My Top Souffl Secrets
This raspberry soufflé is SO LIGHT and FLUFFY! Impress guests with this quick, elegant dessert featuring vibrant frozen raspberries and a perfect airy texture.
Prep Time 20 minutes mins
Cook Time 20 minutes mins
Total Time 40 minutes mins
Course Dessert
Cuisine French
Ramekins
Mixing Bowls
Whisk
Spatula
Oven
- 250 g Frozen raspberries (1 cup)
- 80 g Sugar (total; 50g + 30g)
- 10 g Cornflour (cornstarch or maizena; 2 & a 1/2 tsp)
- 15 g Water (3 tsp)
- 4 Egg whites
- Butter for greasing the ramekins
- Icing sugar optional, for dusting before serving
- Additional sugar for dusting the ramekins
Preheat your oven to 190°C (375°F). Generously butter the insides of your ramekins, then dust with sugar to help soufflés rise and prevent sticking.
In a saucepan over medium heat, combine frozen raspberries, 50g of sugar, cornflour, and water. Cook until well combined and heated through. Let cool slightly, then blend until smooth.
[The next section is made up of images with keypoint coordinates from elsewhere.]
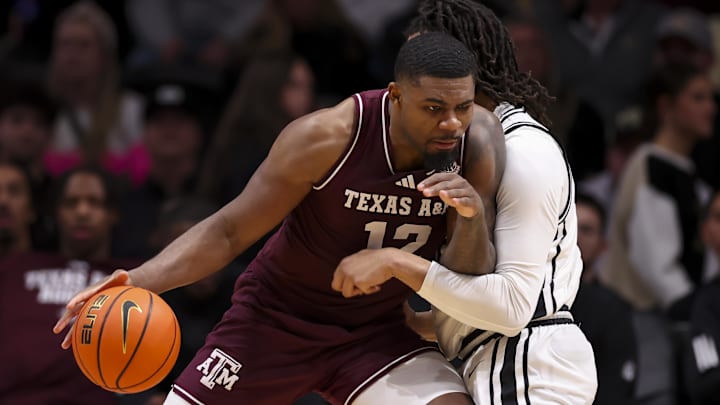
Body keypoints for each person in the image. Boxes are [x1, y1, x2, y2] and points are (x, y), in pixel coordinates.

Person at [54, 32, 506, 405]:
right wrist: (138, 279)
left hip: (375, 331)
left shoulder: (477, 142)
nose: (451, 124)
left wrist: (469, 216)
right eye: (433, 109)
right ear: (396, 97)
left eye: (462, 107)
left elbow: (475, 276)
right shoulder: (326, 138)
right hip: (275, 320)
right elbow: (229, 230)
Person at [332, 1, 597, 403]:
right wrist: (417, 321)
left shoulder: (525, 150)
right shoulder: (461, 152)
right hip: (497, 362)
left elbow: (510, 309)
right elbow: (482, 308)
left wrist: (395, 262)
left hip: (528, 367)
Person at [0, 165, 135, 404]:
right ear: (55, 212)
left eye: (94, 202)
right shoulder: (16, 266)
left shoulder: (133, 275)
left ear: (113, 214)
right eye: (71, 203)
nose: (82, 212)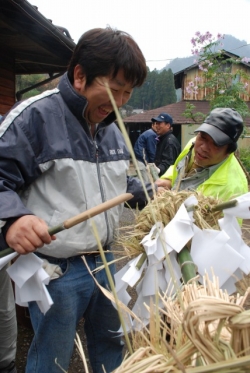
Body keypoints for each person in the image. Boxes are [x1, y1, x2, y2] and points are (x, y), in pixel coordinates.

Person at [0, 27, 156, 373]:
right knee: (52, 357)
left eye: (128, 92)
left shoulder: (110, 128)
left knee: (112, 345)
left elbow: (113, 183)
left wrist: (149, 192)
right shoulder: (35, 118)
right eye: (115, 89)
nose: (122, 101)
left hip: (106, 264)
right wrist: (13, 218)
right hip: (58, 270)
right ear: (80, 75)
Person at [155, 107, 248, 201]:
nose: (203, 147)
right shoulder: (193, 145)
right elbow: (178, 167)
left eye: (215, 144)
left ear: (229, 151)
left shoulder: (234, 191)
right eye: (203, 137)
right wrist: (169, 180)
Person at [151, 112, 181, 177]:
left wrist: (159, 169)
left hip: (167, 179)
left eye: (159, 123)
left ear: (168, 125)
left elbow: (169, 162)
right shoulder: (162, 138)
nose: (157, 125)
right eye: (156, 123)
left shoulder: (170, 141)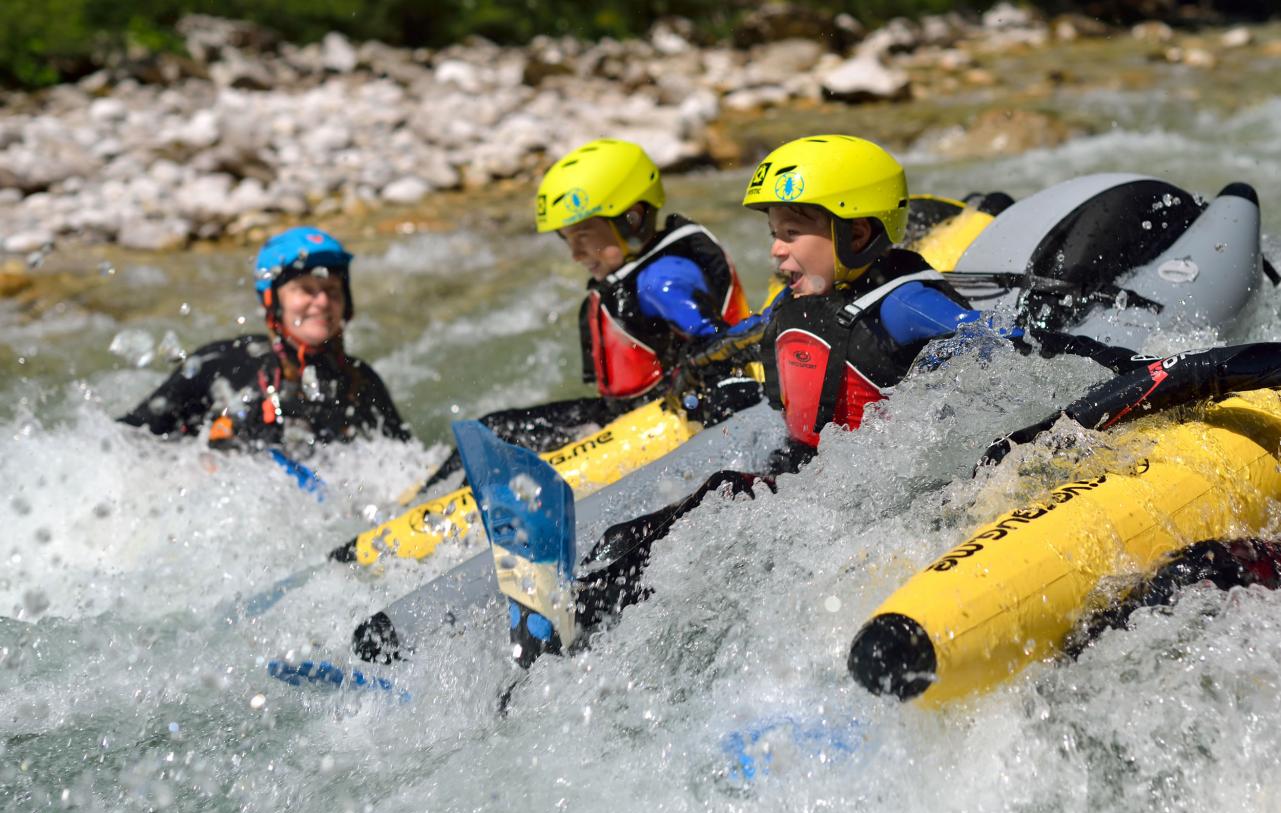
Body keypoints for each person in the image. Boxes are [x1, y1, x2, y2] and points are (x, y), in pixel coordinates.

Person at [515, 134, 1135, 663]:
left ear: (858, 232)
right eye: (774, 233)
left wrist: (1117, 366)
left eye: (792, 233)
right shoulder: (797, 301)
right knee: (686, 510)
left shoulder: (905, 302)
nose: (775, 249)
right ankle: (580, 606)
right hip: (807, 474)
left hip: (867, 496)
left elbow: (1008, 349)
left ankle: (583, 614)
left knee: (721, 505)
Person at [419, 138, 756, 492]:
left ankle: (433, 508)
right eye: (567, 239)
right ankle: (423, 501)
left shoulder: (662, 280)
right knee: (491, 432)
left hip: (661, 419)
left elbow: (719, 343)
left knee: (500, 438)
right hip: (621, 413)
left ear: (632, 218)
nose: (576, 254)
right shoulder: (639, 273)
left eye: (583, 234)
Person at [120, 226, 410, 452]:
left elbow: (405, 464)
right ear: (273, 302)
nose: (322, 302)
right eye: (306, 289)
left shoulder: (361, 383)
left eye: (332, 290)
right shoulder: (221, 365)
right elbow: (126, 440)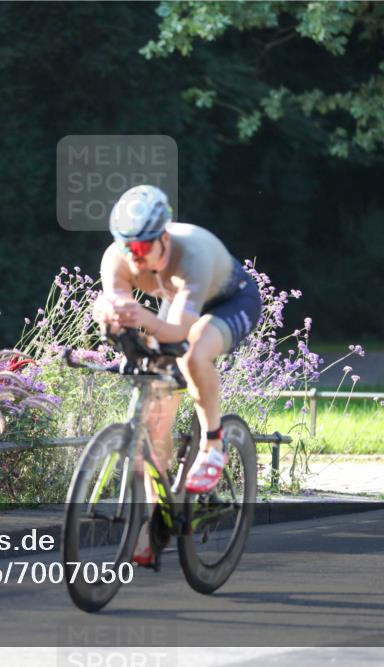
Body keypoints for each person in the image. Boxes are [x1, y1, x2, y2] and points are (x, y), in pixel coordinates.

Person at [91, 184, 262, 564]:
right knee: (155, 415)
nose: (133, 258)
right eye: (126, 248)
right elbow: (122, 314)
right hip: (176, 303)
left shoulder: (191, 255)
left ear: (163, 238)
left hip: (229, 302)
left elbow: (180, 331)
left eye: (141, 248)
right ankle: (157, 520)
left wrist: (144, 320)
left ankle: (214, 444)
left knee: (195, 353)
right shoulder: (116, 258)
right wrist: (114, 322)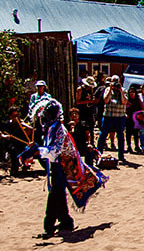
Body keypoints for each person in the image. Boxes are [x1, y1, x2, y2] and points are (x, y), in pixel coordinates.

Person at [31, 97, 105, 238]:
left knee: (54, 195)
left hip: (64, 167)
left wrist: (38, 151)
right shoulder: (51, 129)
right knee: (57, 194)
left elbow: (55, 150)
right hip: (58, 166)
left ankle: (49, 225)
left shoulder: (60, 130)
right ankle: (65, 221)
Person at [0, 105, 35, 175]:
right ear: (10, 116)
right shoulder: (7, 124)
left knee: (35, 147)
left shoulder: (22, 123)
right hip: (12, 144)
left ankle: (26, 163)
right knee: (13, 150)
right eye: (14, 116)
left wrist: (30, 129)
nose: (16, 117)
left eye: (17, 115)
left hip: (23, 144)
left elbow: (28, 132)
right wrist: (4, 136)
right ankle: (14, 169)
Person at [97, 75, 127, 162]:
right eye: (113, 81)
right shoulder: (107, 90)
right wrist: (110, 89)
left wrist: (121, 91)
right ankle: (99, 153)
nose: (115, 84)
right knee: (103, 134)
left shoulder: (124, 90)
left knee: (120, 136)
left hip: (119, 117)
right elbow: (105, 100)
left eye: (116, 81)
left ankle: (121, 155)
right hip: (108, 116)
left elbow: (124, 102)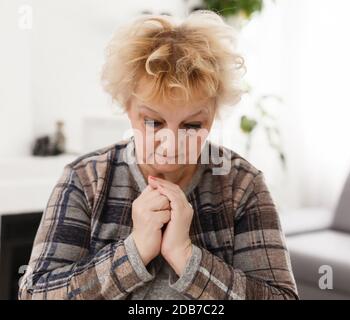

In a clean bowl, whisk egg whites until soft peaks form. Gradually add remaining 30g sugar while whisking until stiff peaks form.
Gently fold the raspberry mixture into the whipped egg whites, being careful not to deflate the egg whites for a light texture.
Spoon the soufflé mixture into prepared ramekins, filling about three-quarters full to allow room for rising.
Bake in preheated oven for 15-20 minutes, or until puffed and golden on top. Do not open the oven door during baking to prevent collapsing.
Remove soufflés from oven and dust with icing sugar if desired. Serve immediately for best texture and presentation.
- Use room temperature egg whites for better volume and whipping.
- Ensure all mixing bowls and utensils are clean and dry to achieve stiff peaks.
- Dust ramekins with sugar for a caramelized crust and to prevent sticking.
- Serve soufflés immediately out of the oven to enjoy the best rise and texture.
- Try swapping frozen raspberries with other fruits like blueberries or strawberries for variety.